* **Aim of the task**:
Whenever the word "wrist" shows up in a line of the data, copy that line.

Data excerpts
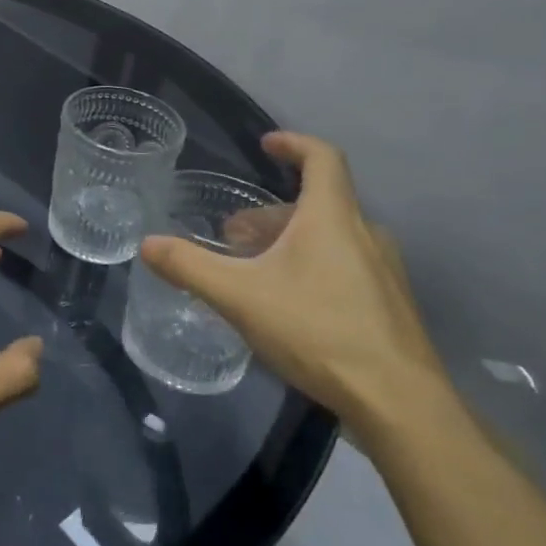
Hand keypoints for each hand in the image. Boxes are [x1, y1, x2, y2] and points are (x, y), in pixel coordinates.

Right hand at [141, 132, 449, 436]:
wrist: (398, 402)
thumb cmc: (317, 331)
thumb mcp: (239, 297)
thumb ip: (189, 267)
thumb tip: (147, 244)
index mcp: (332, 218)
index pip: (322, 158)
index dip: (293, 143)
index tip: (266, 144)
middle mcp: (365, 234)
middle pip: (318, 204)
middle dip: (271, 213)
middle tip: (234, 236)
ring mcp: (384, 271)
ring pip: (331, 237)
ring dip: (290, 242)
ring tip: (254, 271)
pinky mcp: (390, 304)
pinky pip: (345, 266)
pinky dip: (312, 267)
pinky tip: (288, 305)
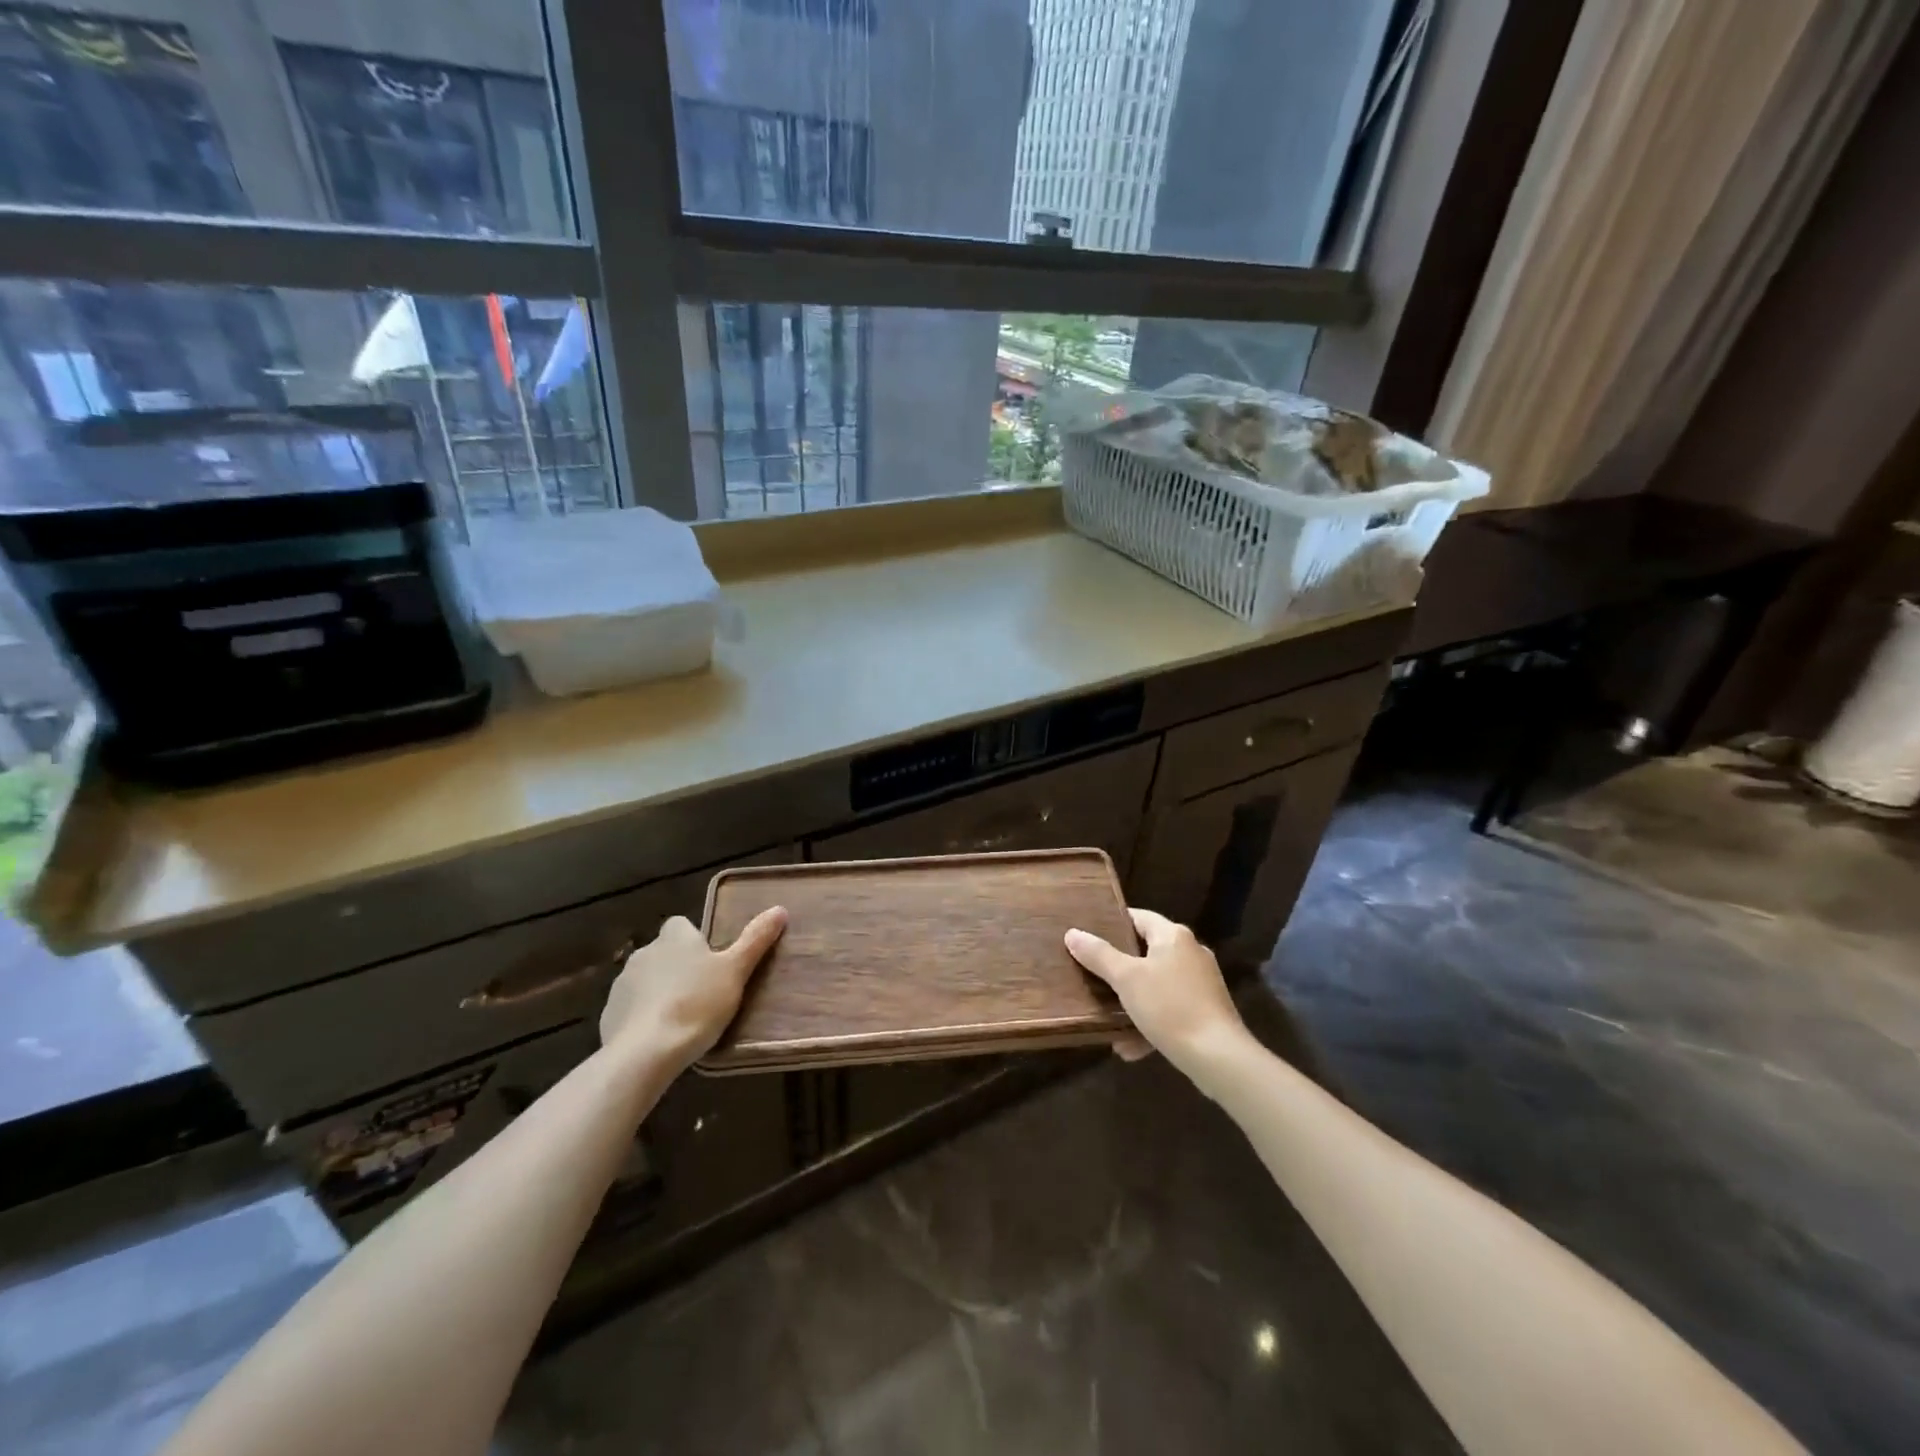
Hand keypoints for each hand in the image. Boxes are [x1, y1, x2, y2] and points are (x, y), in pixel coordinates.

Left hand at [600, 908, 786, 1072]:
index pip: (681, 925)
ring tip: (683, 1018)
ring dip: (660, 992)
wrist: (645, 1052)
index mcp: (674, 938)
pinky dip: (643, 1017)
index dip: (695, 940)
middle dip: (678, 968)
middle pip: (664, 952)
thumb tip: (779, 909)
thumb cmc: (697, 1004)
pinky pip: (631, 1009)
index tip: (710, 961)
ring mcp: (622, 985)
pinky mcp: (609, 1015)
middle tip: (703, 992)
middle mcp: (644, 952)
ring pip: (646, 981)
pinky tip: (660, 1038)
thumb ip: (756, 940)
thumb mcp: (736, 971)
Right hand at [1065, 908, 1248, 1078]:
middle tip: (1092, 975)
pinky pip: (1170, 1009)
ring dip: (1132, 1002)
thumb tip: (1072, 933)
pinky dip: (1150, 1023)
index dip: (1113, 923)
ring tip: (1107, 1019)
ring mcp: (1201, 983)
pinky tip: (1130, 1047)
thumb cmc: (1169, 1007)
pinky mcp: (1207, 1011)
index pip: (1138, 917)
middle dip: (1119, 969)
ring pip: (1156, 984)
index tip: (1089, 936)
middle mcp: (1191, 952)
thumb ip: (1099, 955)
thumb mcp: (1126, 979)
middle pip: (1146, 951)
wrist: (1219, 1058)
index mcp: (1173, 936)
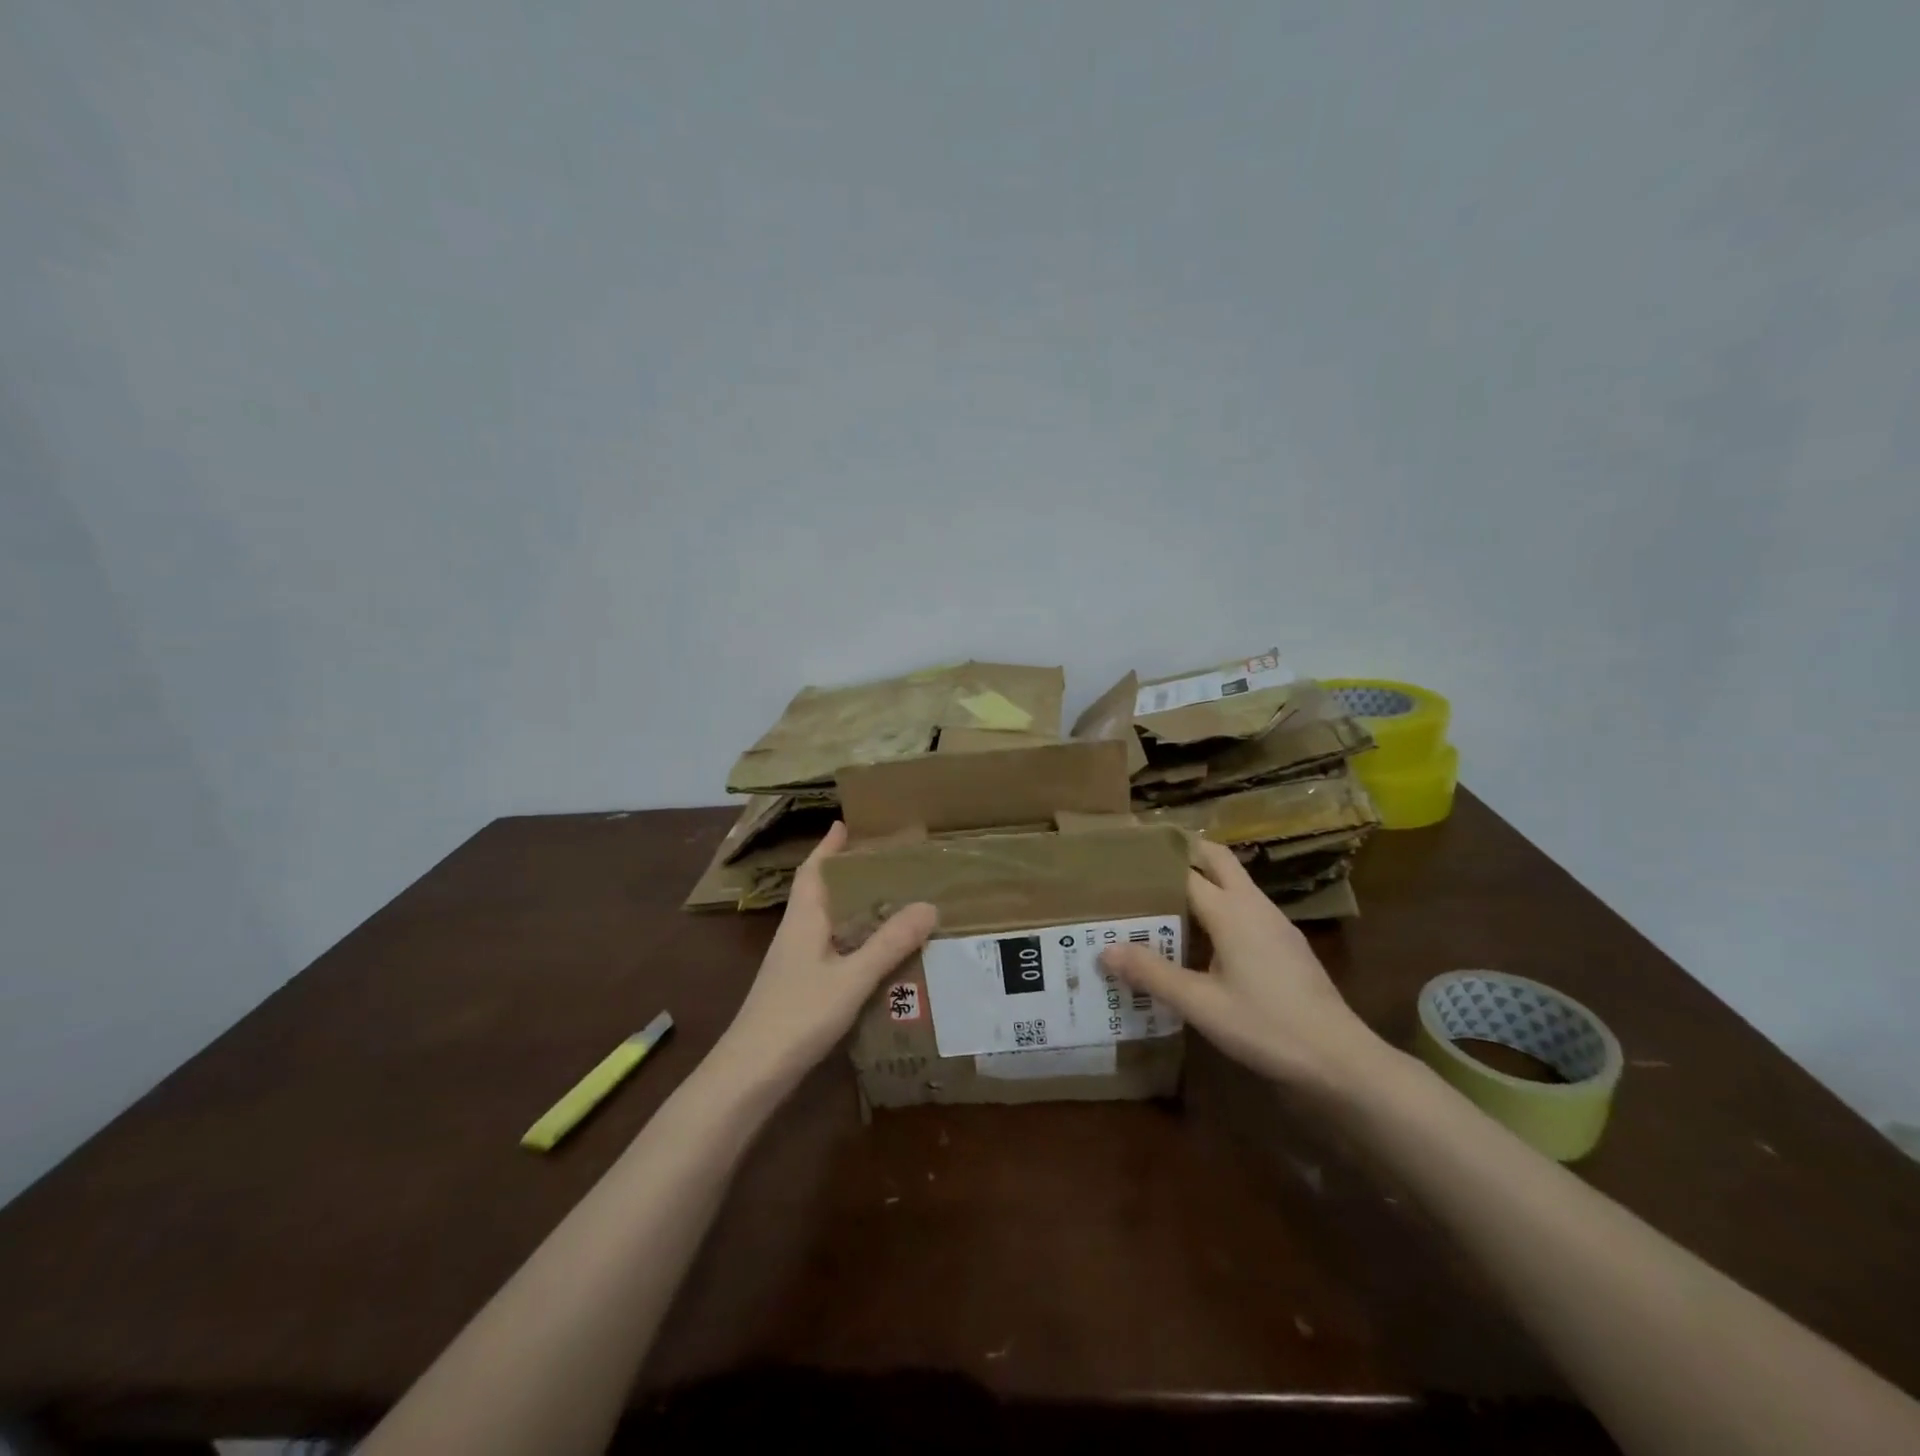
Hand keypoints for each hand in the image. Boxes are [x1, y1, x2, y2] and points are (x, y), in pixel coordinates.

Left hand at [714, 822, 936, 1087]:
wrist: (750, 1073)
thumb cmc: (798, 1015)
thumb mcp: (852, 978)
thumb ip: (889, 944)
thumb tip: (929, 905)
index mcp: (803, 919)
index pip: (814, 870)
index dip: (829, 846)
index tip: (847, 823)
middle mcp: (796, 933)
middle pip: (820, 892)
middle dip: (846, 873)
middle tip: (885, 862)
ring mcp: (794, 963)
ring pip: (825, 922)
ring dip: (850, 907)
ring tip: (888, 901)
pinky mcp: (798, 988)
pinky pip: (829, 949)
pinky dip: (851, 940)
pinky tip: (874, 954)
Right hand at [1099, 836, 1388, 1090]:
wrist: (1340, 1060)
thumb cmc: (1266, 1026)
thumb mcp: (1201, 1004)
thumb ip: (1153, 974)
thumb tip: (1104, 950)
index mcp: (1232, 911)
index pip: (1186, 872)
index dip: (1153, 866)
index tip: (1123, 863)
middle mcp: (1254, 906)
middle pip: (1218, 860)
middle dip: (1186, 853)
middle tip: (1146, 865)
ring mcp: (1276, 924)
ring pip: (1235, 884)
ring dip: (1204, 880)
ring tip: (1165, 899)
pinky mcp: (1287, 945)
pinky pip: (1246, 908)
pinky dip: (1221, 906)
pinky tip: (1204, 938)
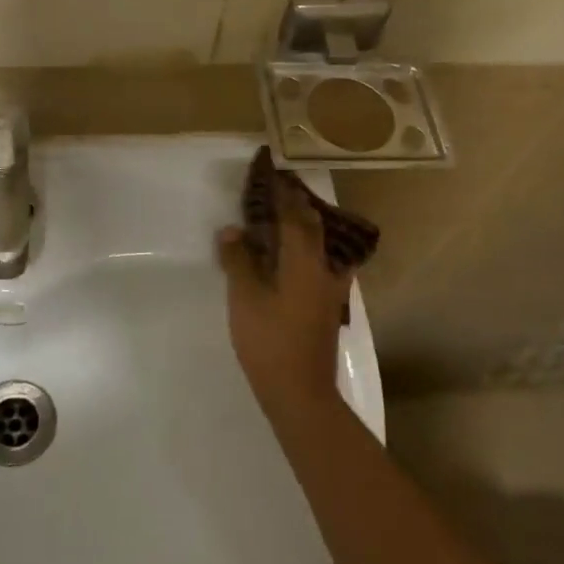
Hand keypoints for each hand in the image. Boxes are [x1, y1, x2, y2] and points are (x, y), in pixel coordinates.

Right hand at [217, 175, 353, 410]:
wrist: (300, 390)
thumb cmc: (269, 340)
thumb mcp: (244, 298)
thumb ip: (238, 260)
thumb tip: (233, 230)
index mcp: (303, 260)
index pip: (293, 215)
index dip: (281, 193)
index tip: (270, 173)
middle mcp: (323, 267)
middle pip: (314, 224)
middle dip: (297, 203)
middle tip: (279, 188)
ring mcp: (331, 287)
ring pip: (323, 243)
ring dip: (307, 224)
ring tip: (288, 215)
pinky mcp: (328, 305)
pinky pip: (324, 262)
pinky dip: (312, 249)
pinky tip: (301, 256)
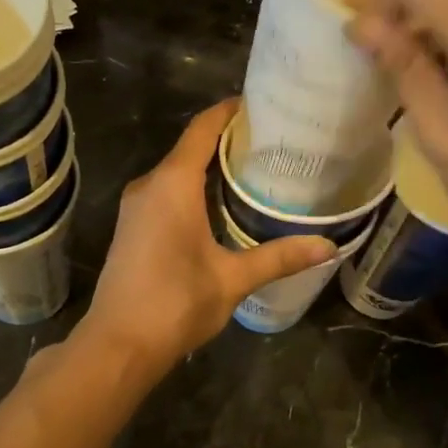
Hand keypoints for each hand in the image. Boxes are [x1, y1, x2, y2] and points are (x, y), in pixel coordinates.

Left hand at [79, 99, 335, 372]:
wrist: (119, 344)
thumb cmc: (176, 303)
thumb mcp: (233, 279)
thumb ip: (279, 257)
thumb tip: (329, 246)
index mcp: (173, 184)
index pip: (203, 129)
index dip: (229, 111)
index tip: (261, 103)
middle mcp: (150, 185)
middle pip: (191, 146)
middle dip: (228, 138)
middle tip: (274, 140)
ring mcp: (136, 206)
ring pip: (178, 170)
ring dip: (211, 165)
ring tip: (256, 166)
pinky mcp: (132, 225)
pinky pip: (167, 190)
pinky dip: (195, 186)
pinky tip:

* **Expected answer**:
wrist: (398, 402)
wrist: (645, 1052)
wrist: (1219, 1058)
wrist: (750, 1073)
wrist: (1340, 1060)
wrist: (300, 390)
wrist: (119, 344)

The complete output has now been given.